Ivarmacitinib also led to improvements in DAS28 joint count with C-reactive protein. At week 24, the proportions of patients with scores at or below 3.2, or below 2.6, were numerically greater in the ivarmacitinib 4 mg group (46% and 29.6%, respectively) and 8 mg group (57.1% and 39.2%, respectively), compared with the placebo group (15.4% and 4.8%, respectively).

Meanwhile, placebo-treated patients who switched to 4 mg ivarmacitinib also demonstrated numerical gains across a range of efficacy outcomes that were sustained to week 52.
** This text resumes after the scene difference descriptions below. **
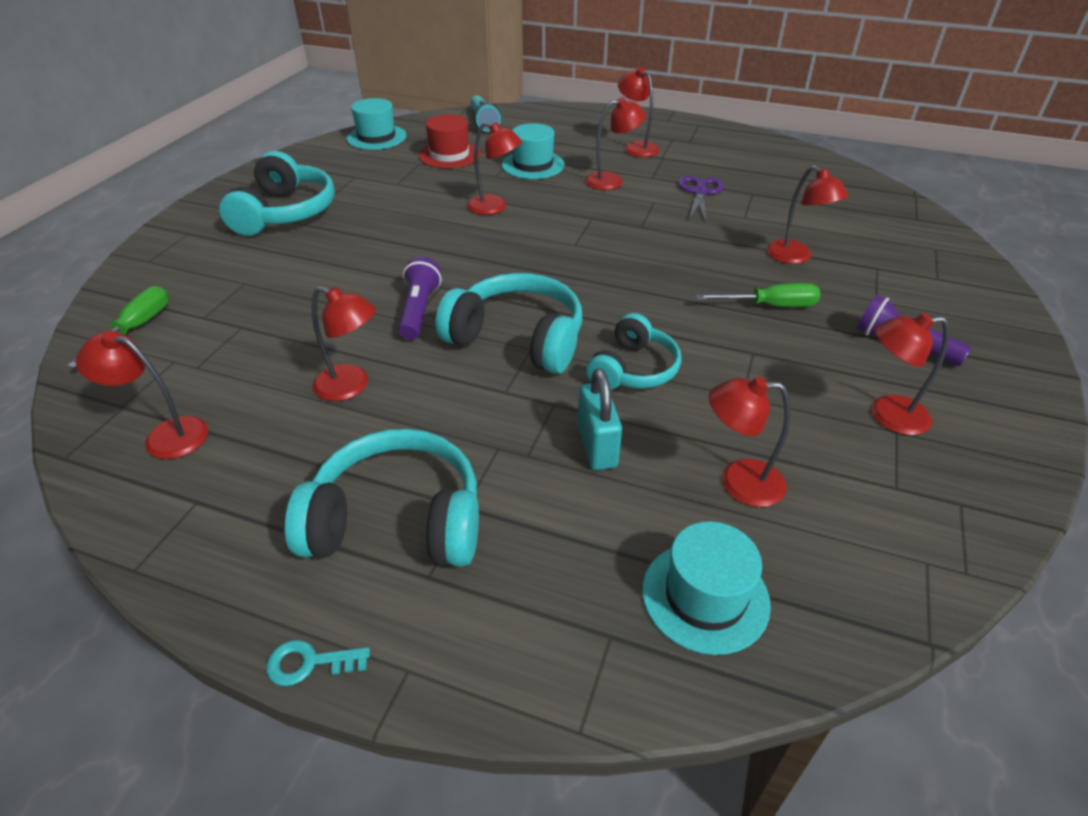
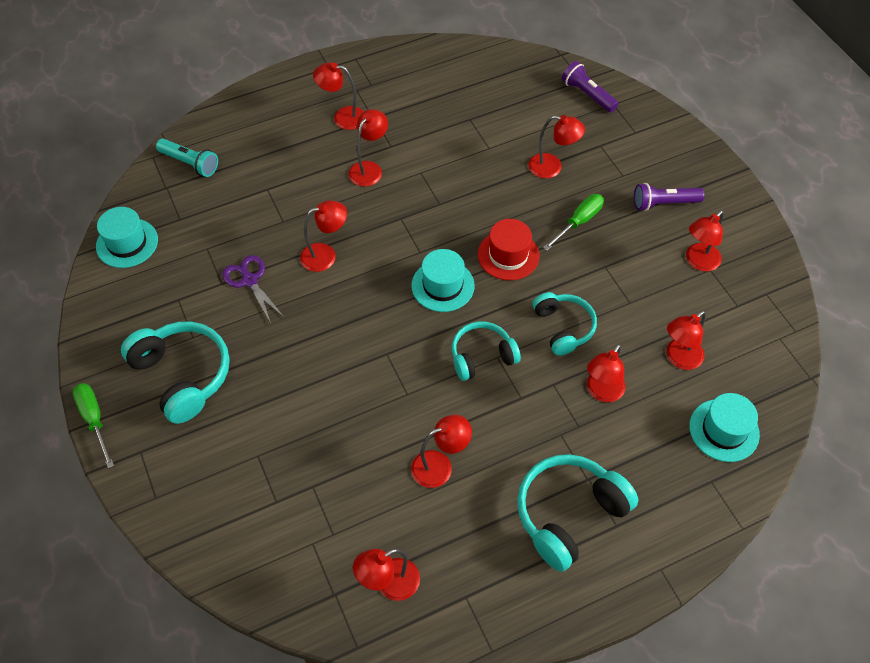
camera: 45 degrees left, 15 degrees up
green screwdriver [67,286,169,368] -> green screwdriver moved to [73,383,114,468]
turquoise key [266,640,370,686] -> none
purple flashlight [398,257,441,340] -> purple flashlight moved to [562,61,619,113]
red hat [419,114,480,169] -> red hat moved to [478,219,540,281]
turquoise headphones [435,273,582,374] -> turquoise headphones [452,321,521,381], size x0.65
turquoise hat [502,123,565,179] -> turquoise hat moved to [412,249,475,312]
turquoise padlock [578,368,622,470] -> red lamp [587,344,626,402]
purple scissors [678,176,724,222] -> purple scissors moved to [222,255,285,323]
Regarding safety, the placebo-controlled period saw treatment-emergent adverse events reported among 81.5% of those on ivarmacitinib 4 mg and in 90.5% of those receiving 8 mg, compared with 79.3% of those in the placebo group. The higher rate in the 8 mg group suggests “a possible dose-response relationship,” the researchers wrote, adding that the most common treatment-emergent adverse events with ivarmacitinib were upper respiratory tract infections (4 mg: 21.7%; 8 mg: 22.8%) and hyperlipidemia (4 mg: 15.3%; 8 mg: 12.2%).

“Ivarmacitinib at doses of 4 or 8 mg once daily was superior to placebo in reducing RA signs and symptoms, decreasing disease activity and improving physical function over a 24-week treatment period in patients with active RA who had an inadequate response to csDMARDs,” Liu and colleagues wrote. “These improvements were sustained throughout the study period. Overall, both doses of ivarmacitinib demonstrated a favorable benefit-to-risk profile similar to other approved JAK inhibitors.”